I am hereby mainly connecting two paradigms: on one hand the score which counts as a reliable, symbolic document in order to allow the restitution of composed material, on the other the concept of ‘open work’, which can be considered as a turning point precisely in regard to the constant value that a score is mediating.
In the intermediacy lies the ‘cloudness’ of interpretation, of reading and of displacement as well.
The latter is of a particular importance for what concerns my editing work on the Well-Tempered Keyboard.

Concretely it means that every prelude and fugue is not only following up the chromatic scale (half tone by half tone upward) but that there is so to speak no streaming between the different ‘stairs’. These scores were indeed understood as research and exercises and were never meant to be performed publicly- let alone in a performance space which was a yet unknown concept.

The standard idea would so consist to say that the foundation of the public space opened the cultural gate for all composed material to be performed as scenic material. But is this enough? Are we not due to reflect on a phenomenon of displacement precisely because we are operating a transition that is by far not restricted to a homothecy? Why otherwise would we be so eager to grant staging a supplementary quality than what the published i.e composed material contains in itself?

So my work consisted indeed in reshaping the full extent of this “piano encyclopedia” in order to grant it a dramaturgical coherence that would extend the succession of the singular pieces and project these into the complexity of public space reception. And this meant, among other principles, to crack the common understanding of each closure of both the 48 preludes and 48 fugues and consider them as on the way of being completed.

It thus generated a long lasting suspension- articulated locally by the internal coherence of sequences, but foremost providing a super-structure on textures, territorialities, articulations, speeds and so on.
In this sense, this material (in this particular constellation) connected quite evidently with some of the key principles that dance and performance artists are working with.

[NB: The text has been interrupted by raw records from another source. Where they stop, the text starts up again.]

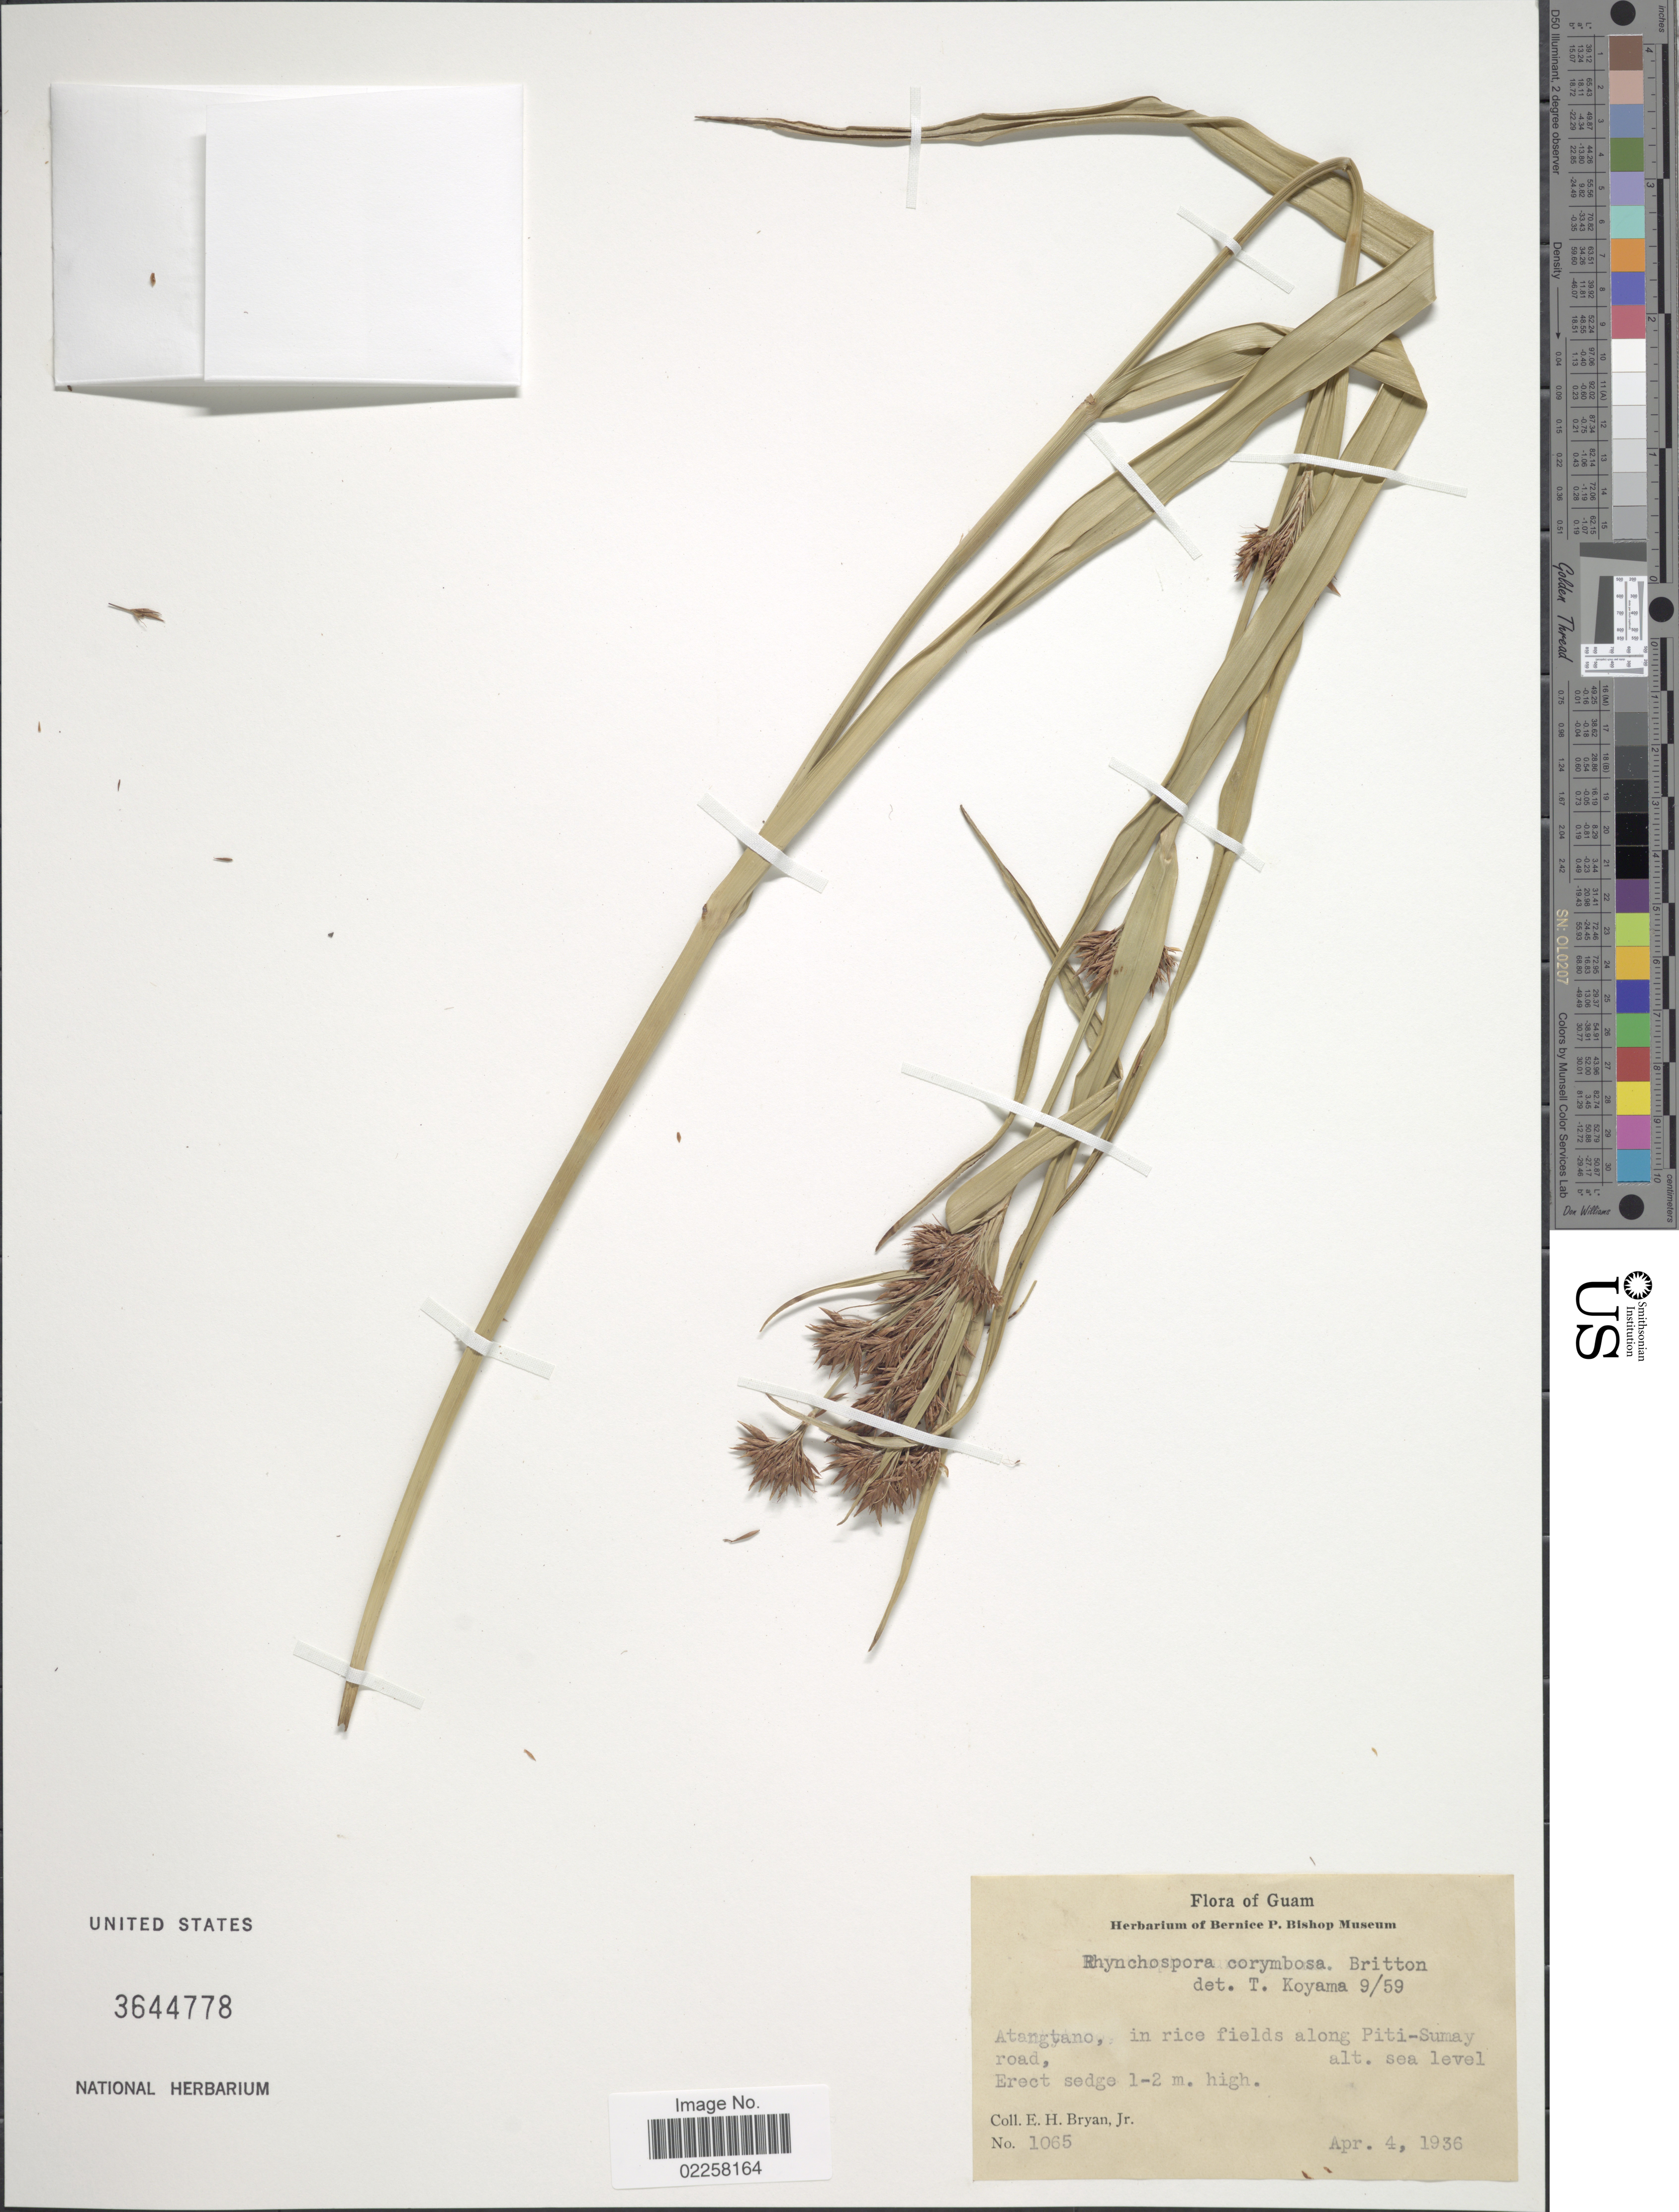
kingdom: Plantae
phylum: Tracheophyta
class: Liliopsida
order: Poales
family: Cyperaceae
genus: Rhynchospora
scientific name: Rhynchospora corymbosa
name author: (L.) Britton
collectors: E. Bryan Jr.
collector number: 1065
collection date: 1936-04-04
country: Guam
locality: Atangtano, in rice fields along Piti-Sumay road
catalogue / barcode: US 3644778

Together with GXII, our working sessions granted the opportunity to connect with a differentiated proceeding in regard to the substantial legacy of music and dance. The broader picture questions the permanence of structure in regard to associativity, the time experience of such a monumental cycle in regard to narrative, the sharing of knowledge as artistic positioning.

These are indeed interrogations that have strong theoretical roots, yet, they are constantly calling to be granted a momentum of appearance. It’s the one I am dreaming to achieve.”